CHAPTER 5

RADIANT CITIES

In the late 1920s and 1930s, the potential of architects increasingly explored Modernist design.

This could mean many different things: functionalism, a lack of ornament, or flat-roofed buildings with white walls. Above all, modernist architects used materials such as steel and glass to redesign not just individual buildings but also entire cities. Following the lead of Mies van der Rohe’s glass-clad Berlin tower (see Friedrichstrasse Skyscraper entry here), they used more and more glass, so that buildings became almost transparent, and the views out of them were broader than ever before.

Glass does not have the insulating qualities of a conventional masonry wall, but widespread mains electricity allowed architects not only to heat and air-condition interiors with ease, but also to light both buildings and city streets brightly. The glow of electric light was one thing that led Le Corbusier to name his most famous city plan Ville Radieuse (Radiant City). Architects also explored the sculptural qualities of glass – one result being the bizarre, flowing shapes of Hermann Finsterlin’s designs for glass houses.

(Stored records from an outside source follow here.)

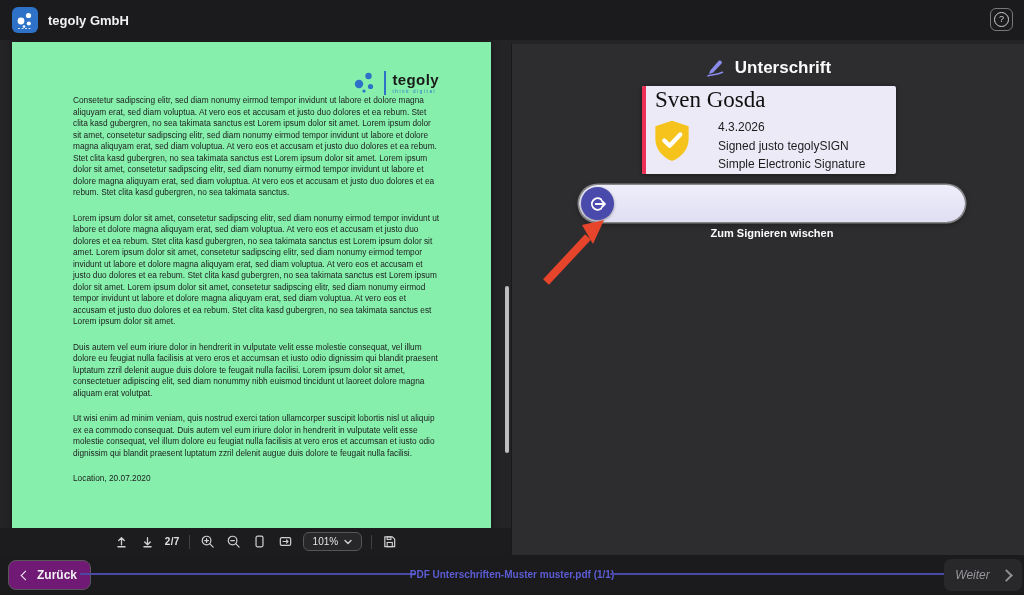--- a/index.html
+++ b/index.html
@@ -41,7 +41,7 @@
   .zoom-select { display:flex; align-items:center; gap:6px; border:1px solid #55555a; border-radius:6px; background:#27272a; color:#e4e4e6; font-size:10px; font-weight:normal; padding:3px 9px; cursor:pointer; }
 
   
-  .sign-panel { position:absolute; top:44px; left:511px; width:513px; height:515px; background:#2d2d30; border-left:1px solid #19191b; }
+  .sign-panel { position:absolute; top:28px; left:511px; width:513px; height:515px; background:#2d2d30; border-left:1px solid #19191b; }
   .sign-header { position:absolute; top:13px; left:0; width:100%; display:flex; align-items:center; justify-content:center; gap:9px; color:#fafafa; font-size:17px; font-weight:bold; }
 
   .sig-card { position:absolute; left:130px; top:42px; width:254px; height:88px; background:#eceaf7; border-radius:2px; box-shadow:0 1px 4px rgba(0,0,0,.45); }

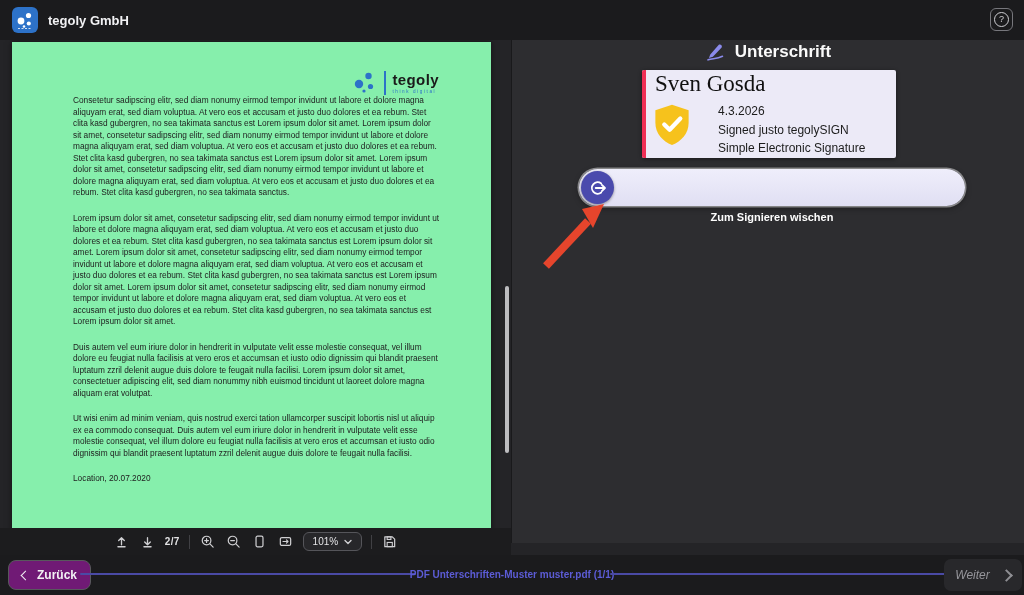--- a/index.html
+++ b/index.html
@@ -48,7 +48,7 @@
   .sig-stripe { position:absolute; left:0; top:0; width:4px; height:100%; background:#ef2e55; border-radius:2px 0 0 2px; }
   .sig-name { position:absolute; left:13px; top:1px; font-family:cursive; font-size:23px; color:#101010; white-space:nowrap; }
   .sig-shield { position:absolute; left:11px; top:33px; }
-  .sig-info { position:absolute; left:56px; top:32px; font-size:12px; line-height:18.5px; color:#1c1c1c;margin-left:20px; }
+  .sig-info { position:absolute; left:56px; top:32px; font-size:16px; line-height:18.5px; color:#1c1c1c; }
 
   .slider { position:absolute; left:67px; top:141px; width:386px; height:37px; border-radius:19px; background:linear-gradient(180deg,#efeefb 0%,#e0dff3 100%); box-shadow:0 0 0 1.5px rgba(255,255,255,.45), 0 2px 6px rgba(0,0,0,.4); cursor:pointer; }
   .knob { position:absolute; left:2px; top:2px; width:33px; height:33px; border-radius:50%; background:#4a4aad; display:flex; align-items:center; justify-content:center; cursor:grab; box-shadow:0 1px 3px rgba(0,0,0,.4); }

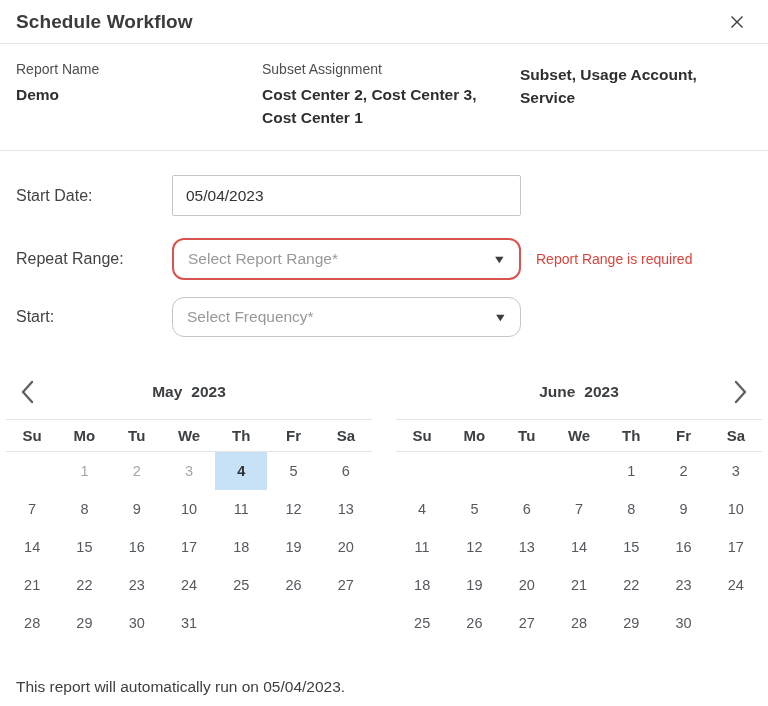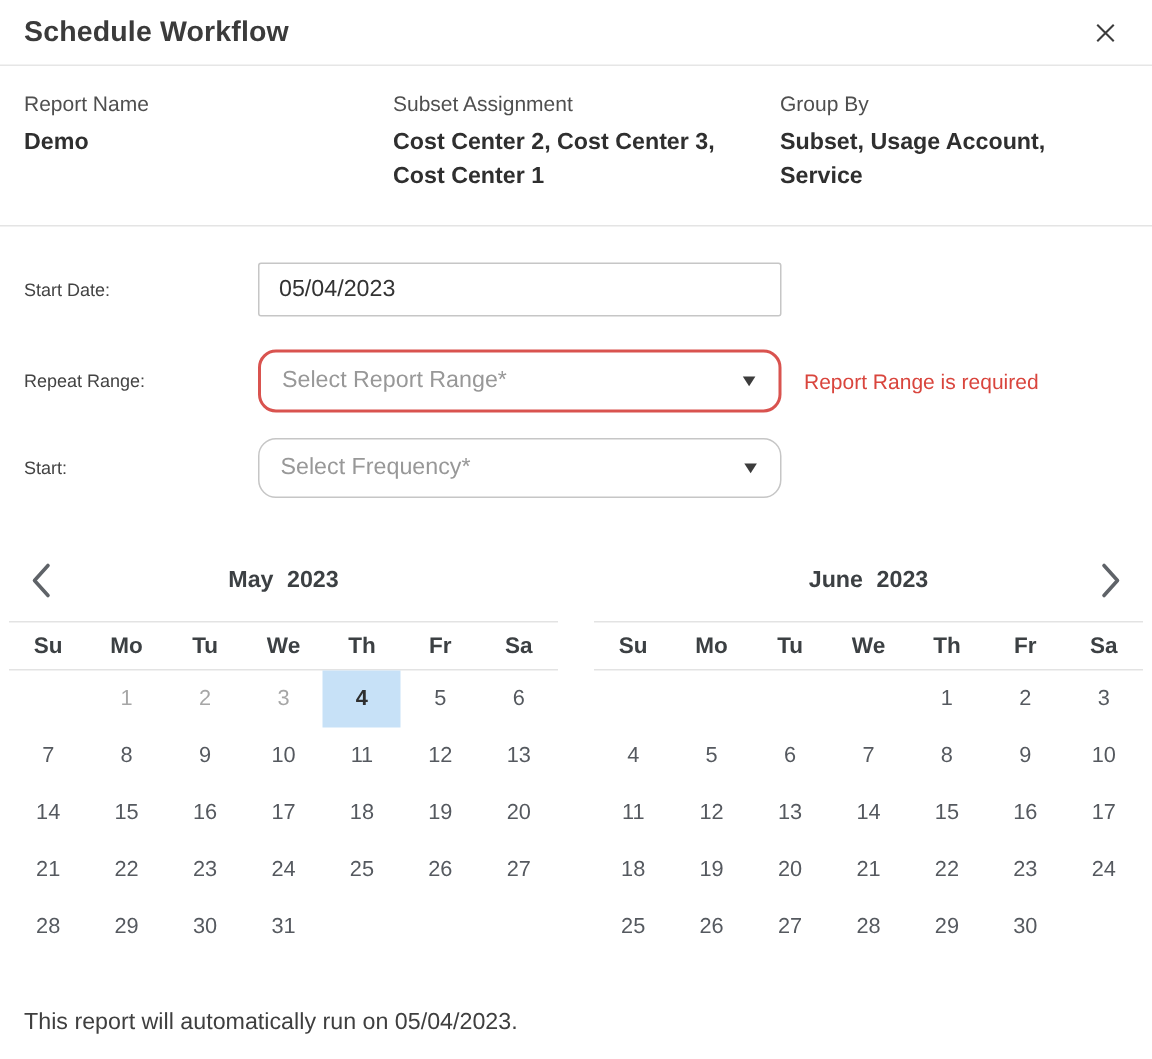--- a/index.html
+++ b/index.html
@@ -101,7 +101,6 @@
       <div class="summary-value">Cost Center 2, Cost Center 3, Cost Center 1</div>
     </div>
     <div class="summary-col">
-      <div class="summary-label">Group By</div>
       <div class="summary-value">Subset, Usage Account, Service</div>
     </div>
   </div>

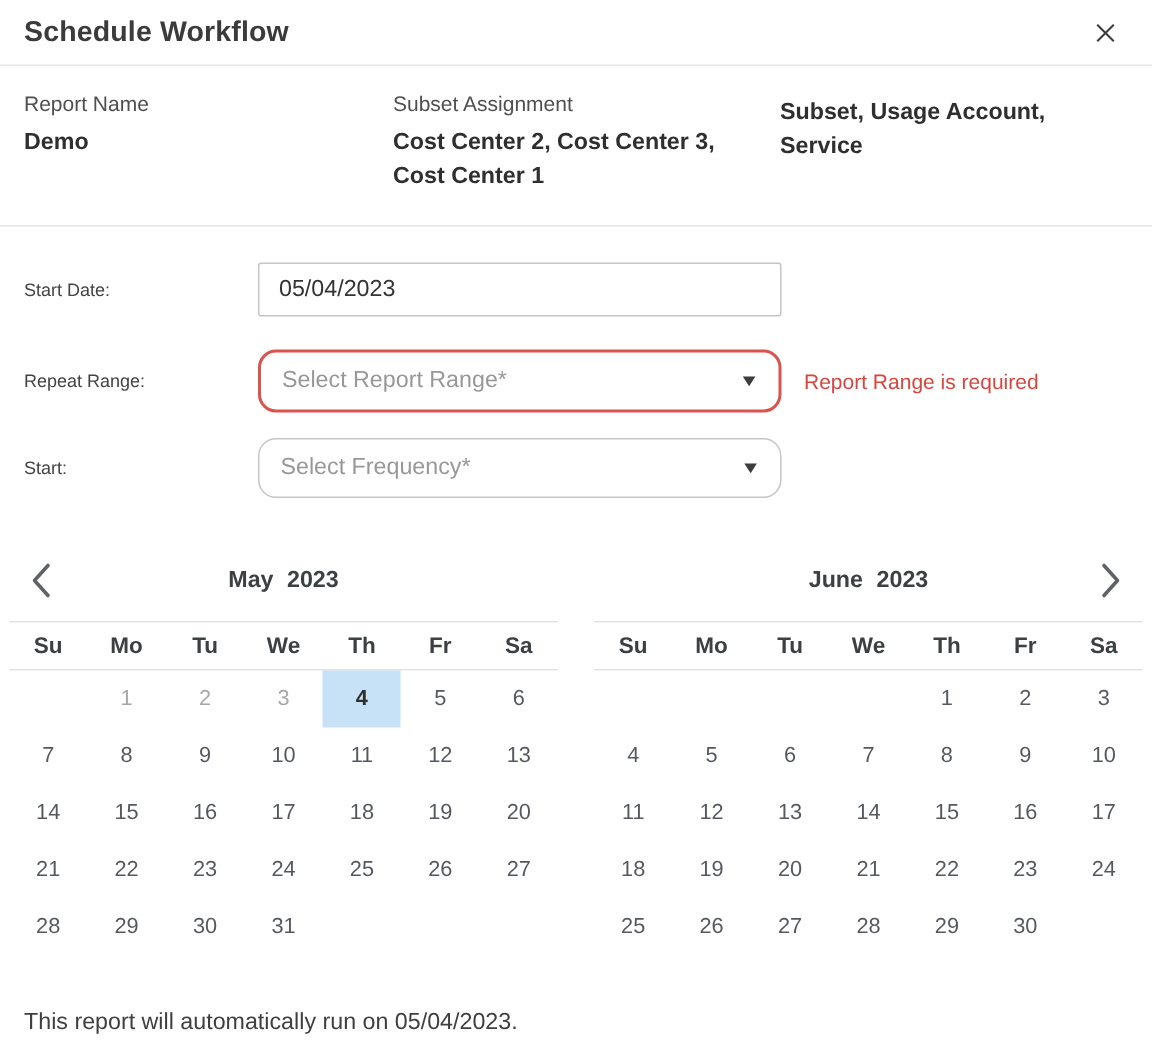--- a/index.html
+++ b/index.html
@@ -35,7 +35,7 @@
   .form-row { display:flex; align-items:center; }
   .form-row.r1 { margin-bottom:22px; }
   .form-row.r2 { margin-bottom:17px; }
-  .form-label { width:156px; font-size:12px; color:#434343; }
+  .form-label { width:156px; font-size:16px; color:#434343; }
   .text-input {
     width:349px; height:36px; border:1px solid #c6c6c6; border-radius:2px;
     padding:0 13px; font-size:15.5px; color:#333;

Finsterlin’s plans for curious tubular glass structures might have proved impossible to realize, but many buildings of this period were highly practical and functional. Architects as different as the Modernist Walter Gropius and the pioneer of streamlining Norman Bel Geddes analysed how a building might be used and tried to develop forms that would give its occupants what they needed. Functional thinking like this lay behind both Gropius’s Total Theatre and Bel Geddes’s Aerial Restaurant for the Chicago exhibition. Both might well have been built if other people involved in these projects had been more supportive of their architects.

However, many of these designs, though justifiable functionally, proved impractical in terms of structure or, especially, cost. Two of the most revolutionary – the ‘horizontal skyscrapers’ or Cloud Irons devised for Moscow by the artist El Lissitzky and the Apartments on Bridges proposed around Manhattan in New York City by the illustrator Hugh Ferriss – failed to get off the drawing board mainly for these reasons. Cost also stymied more traditional buildings such as the grand plan of Edwin Lutyens for a Byzantine-style Catholic cathedral for Liverpool. It is part of the architect’s job to produce plans that work in terms of money as well as function. But it would still be wrong to dismiss the work of Lissitzky, Ferriss and Lutyens. Their bold designs, in the form of models, plans or atmospheric drawings, still provide ideas for other designers, and offer the rest of us something to marvel at.